Before we can describe the solutions, we will demonstrate the problem with a simple example. We create a synthetic training dataset by taking noisy samples from a Gaussian curve. Next, we train a net on those samples. The net has much higher capacity than needed, meaning that it can model functions that are far more complex than necessary to fit the Gaussian curve. Because we know the form of the true model, it is visually obvious when overfitting occurs: the trained net produces a function that is quite different from the Gaussian, as it has "learned the noise" in the original data. This can be quantified by sampling a second set of points from the Gaussian and using the trained net to predict their values. The trained net fails to generalize: while it is a good fit to the training data, it does not approximate the new test data well.
The first common approach to mitigate overfitting is to measure the performance of the net on the secondary test data (which is not otherwise used for training) and to choose the particular net that corresponds to the best performance on the test set across the entire history of training. This is possible with the ValidationSet option, which measures the net on the test data after each round. Those measurements have two consequences: they produce validation loss curves (and validation error curves when classification is being performed), and they change the selection process used by training to pick the intermediate net with the lowest validation loss as opposed to the lowest training loss.
A second common approach to mitigate overfitting is to perform early stopping. This is the procedure of stopping training when some measurement of the net's performance starts to become worse. This is accomplished using the TrainingStoppingCriterion option of NetTrain in conjunction with the ValidationSet option. This has two potential advantages over simply using ValidationSet. Firstly, notice that in the previous example we ended up training the net for an extra 1300 rounds. In this case, because the net and training datasets are both small, this was not an issue, but this could be very wasteful. Secondly, we might want to determine the best net using some measurement other than the loss.

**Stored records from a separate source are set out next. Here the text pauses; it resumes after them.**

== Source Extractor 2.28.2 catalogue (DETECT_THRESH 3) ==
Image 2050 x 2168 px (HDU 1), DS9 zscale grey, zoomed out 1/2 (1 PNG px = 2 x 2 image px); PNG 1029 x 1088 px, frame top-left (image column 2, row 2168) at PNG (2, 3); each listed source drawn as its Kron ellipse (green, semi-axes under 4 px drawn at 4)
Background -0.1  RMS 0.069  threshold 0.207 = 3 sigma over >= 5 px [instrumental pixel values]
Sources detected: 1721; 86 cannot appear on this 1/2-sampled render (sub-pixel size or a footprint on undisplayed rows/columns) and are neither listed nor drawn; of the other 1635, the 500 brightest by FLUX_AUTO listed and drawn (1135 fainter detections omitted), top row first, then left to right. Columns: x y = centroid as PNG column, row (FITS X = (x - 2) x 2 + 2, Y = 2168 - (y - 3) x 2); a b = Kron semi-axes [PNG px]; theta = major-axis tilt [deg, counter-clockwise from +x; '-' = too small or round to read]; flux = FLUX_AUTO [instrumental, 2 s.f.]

A third common regularization technique is called weight decay. In this approach, the magnitude of the weights of the net is decreased slightly after each batch update, effectively moving the weights closer to zero. This is loosely equivalent to adding a loss term that corresponds to the L2 norm of the weights.
Performing weight decay encourages the net to find a parsimonious configuration of its weights that can still adequately model the data or, equivalently, penalizes the net for the complexity incurred by fitting noise rather than data.
A fourth common regularization technique is dropout. Dropout introduces noise into the hidden activations of a net, but in such a fashion that the overall statistics of the activations at a given layer do not change. The noise takes the form of a random pattern of deactivation, in which a random set of components of the input array (often referred to as units or neurons) is zeroed, and the magnitudes of the remaining components are increased to compensate. The basic idea is that dropout prevents neurons from depending too heavily on any particular neuron in the layer below them and hence encourages the learning of more robust representations.
A fifth regularization technique is batch normalization. It normalizes its input data by learning the data mean and variance. Batch normalization has a number of useful properties in practice: it speeds up training and provides regularization. A BatchNormalizationLayer is typically inserted between a LinearLayer or ConvolutionLayer and its activation function.